▶ [WORK ITEM]: Filter these entries down to lines holding "with".
--- SOURCE MATERIAL Enclosed Below ---
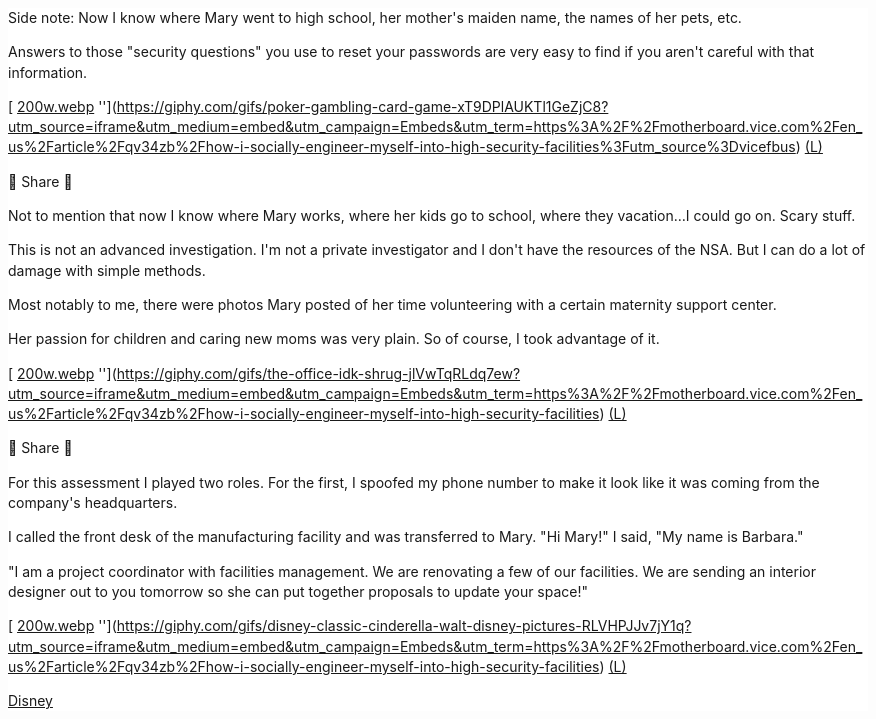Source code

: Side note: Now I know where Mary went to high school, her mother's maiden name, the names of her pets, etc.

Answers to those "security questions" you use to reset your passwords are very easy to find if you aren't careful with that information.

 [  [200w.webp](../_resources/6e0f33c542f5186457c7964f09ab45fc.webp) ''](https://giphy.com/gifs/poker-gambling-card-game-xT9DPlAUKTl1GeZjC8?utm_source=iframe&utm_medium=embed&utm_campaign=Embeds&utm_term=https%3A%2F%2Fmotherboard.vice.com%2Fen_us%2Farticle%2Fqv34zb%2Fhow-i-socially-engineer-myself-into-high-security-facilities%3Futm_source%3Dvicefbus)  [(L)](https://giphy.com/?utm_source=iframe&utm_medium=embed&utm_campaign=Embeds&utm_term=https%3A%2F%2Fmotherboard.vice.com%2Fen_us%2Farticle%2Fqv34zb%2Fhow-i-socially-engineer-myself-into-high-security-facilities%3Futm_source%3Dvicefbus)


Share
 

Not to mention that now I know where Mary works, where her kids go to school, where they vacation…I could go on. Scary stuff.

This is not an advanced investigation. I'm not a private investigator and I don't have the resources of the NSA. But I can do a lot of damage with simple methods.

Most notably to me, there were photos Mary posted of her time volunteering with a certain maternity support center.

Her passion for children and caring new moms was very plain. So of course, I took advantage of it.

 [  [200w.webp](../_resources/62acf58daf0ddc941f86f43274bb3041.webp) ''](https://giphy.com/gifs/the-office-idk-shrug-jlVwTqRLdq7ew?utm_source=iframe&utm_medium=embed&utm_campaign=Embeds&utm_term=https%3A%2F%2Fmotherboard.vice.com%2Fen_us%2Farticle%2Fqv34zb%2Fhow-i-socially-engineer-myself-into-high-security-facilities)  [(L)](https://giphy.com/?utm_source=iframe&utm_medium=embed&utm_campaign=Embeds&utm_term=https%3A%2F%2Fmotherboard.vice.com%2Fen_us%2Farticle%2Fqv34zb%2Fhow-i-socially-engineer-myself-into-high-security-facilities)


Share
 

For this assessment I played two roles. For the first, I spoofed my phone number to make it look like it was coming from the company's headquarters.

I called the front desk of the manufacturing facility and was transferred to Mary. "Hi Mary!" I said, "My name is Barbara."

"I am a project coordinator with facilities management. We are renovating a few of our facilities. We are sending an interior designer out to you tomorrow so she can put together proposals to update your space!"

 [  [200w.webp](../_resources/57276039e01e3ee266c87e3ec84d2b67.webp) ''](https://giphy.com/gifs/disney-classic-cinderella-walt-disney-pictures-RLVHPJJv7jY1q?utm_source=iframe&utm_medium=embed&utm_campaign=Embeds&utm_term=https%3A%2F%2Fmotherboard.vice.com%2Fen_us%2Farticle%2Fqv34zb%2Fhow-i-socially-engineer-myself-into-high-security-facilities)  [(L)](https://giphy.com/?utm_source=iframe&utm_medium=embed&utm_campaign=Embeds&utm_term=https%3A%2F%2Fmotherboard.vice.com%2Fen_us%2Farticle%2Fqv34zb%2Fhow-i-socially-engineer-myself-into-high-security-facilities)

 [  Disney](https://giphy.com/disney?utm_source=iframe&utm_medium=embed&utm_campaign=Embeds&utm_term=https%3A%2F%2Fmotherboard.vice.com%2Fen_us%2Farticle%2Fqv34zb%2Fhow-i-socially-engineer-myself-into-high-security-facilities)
--- End of Enclosed SOURCE MATERIAL ---
▶ [SOLUTION]:
Answers to those "security questions" you use to reset your passwords are very easy to find if you aren't careful with that information.
This is not an advanced investigation. I'm not a private investigator and I don't have the resources of the NSA. But I can do a lot of damage with simple methods.
Most notably to me, there were photos Mary posted of her time volunteering with a certain maternity support center.
"I am a project coordinator with facilities management. We are renovating a few of our facilities. We are sending an interior designer out to you tomorrow so she can put together proposals to update your space!"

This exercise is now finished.